Il lato istrionico del cantante, espresso nella creazione di innumerevoli personaggi portati sul palcoscenico (Ziggy Stardust, il Duca Bianco, solo per citarne due), è stato sfruttato anche da cineasti e produttori, immediatamente sorpresi dall’enorme fotogenia e dal carisma dietro la macchina da presa di quell’attore improvvisato.

Il primo ruolo di rilievo di Bowie è senz’altro l’alieno di The Man Who Fell on Earth – Thomas Jerome Newton – del britannico Nicolas Roeg: un inno all’androginia e un sapida satira sull’avidità umana, che riflette anche l’ossessione per lo spazio che il musicista esibiva in quel periodo.
Legata più semplicemente al suo fascino è la parte in Just a Gigolo, film del 1978, in cui Bowie interpreta un eroe di guerra che tornato a Berlino dopo la Prima Guerra Mondiale non trova altro posto nella società, dovendo quindi sedurre ricche donne.

Nel 1983 arriva uno dei ruoli più iconico di David Bowie, che in The Hunger (da noi Miriam si sveglia a mezzanotte) di Tony Scott veste i panni del pallido ed emaciato terzo incomodo nel rapporto saffico-vampiresco tra Catherine Deneuve e Susan Sarandon. Dal film sarebbe poi nata una serie televisiva antologica a tinte horror di fine anni ’90, prodotta sempre da Scott, che si sarebbe dipanata in due stagioni: Bowie presta il proprio volto per introdurre gli episodi della seconda stagione, recitandovi anche nel primo episodio.

Dello stesso anno mirabile è anche Merry Christmas Mr.

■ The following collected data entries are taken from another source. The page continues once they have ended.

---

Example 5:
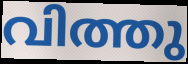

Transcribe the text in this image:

വിത്തു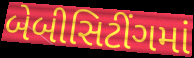
બેબીસિટીંગમાં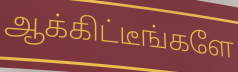
ஆக்கிட்டீங்களேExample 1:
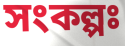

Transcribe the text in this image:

সংকল্পঃ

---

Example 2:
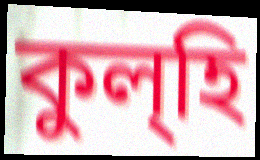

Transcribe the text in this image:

কুল্হি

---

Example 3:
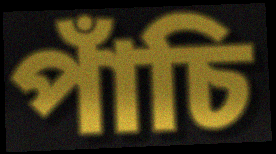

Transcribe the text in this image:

পাঁচি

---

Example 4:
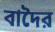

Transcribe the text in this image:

বাদৈর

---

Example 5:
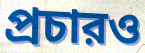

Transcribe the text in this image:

Lawrence del maestro giapponese Nagisa Oshima: l’interpretazione di Bowie nei panni di un soldato britannico prigionieri in un campo nipponico è magnetica e sensuale allo stesso tempo.

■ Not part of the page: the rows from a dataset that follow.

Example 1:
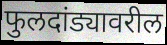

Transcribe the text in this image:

फुलदांड्यावरील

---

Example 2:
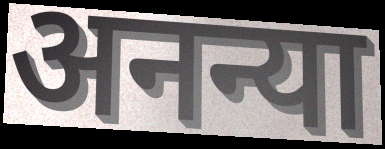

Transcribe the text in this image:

अनन्या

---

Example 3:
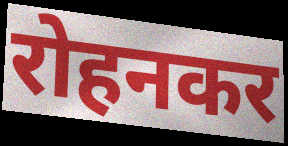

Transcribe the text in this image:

रोहनकर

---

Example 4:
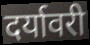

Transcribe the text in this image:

Ma gli anni ’80 sono probabilmente segnati da due ruoli contrapposti come quelli in Labyrinth, in cui il Duca Bianco veste i panni di Jareth, il re dei Goblin, il divertito villain del bizzarro fantasy con una giovanissima Jennifer Connelly, e L’ultima tentazione di Cristo di Martin Scorsese, con Bowie a caricarsi sulle spalle l’oneroso impegno di dare vita a Ponzio Pilato.

Più diradate le apparizioni cinematografiche negli anni ’90, ma ci sono due chicche assolute da prendere in considerazione. La prima è nel film prequel della serie di David Lynch, Twin Peaks – Fuoco cammina con me, in cui interpreta Phillip Jeffries, “l’agente perduto da tempo”, che appare e scompare affermando di essere vissuto in un incubo per due anni. La seconda è invece in Basquiat del regista Julian Schnabel, imperniata sulla vita dell’omonimo pittore: a Bowie tocca l’azzeccatissima parte di Andy Warhol, altra icona freak cui il musicista deve molto.

Rimane infine da citare The Prestige del 2006, probabilmente il film più riuscito di Christopher Nolan: a dare una svolta alla lotta senza quartiere tra i due illusionisti interpretati da Christian Bale e Hugh Jackman è proprio Bowie, che del tutto a sorpresa è il celeberrimo inventore Nikola Tesla. Pare invece tristemente profetica l’interpretazione del 2000 in Mr Rice’s Secret, in cui Bowie è l’amico immaginario di 400 anni di un ragazzino malato terminale cui salva la vita con i propri consigli.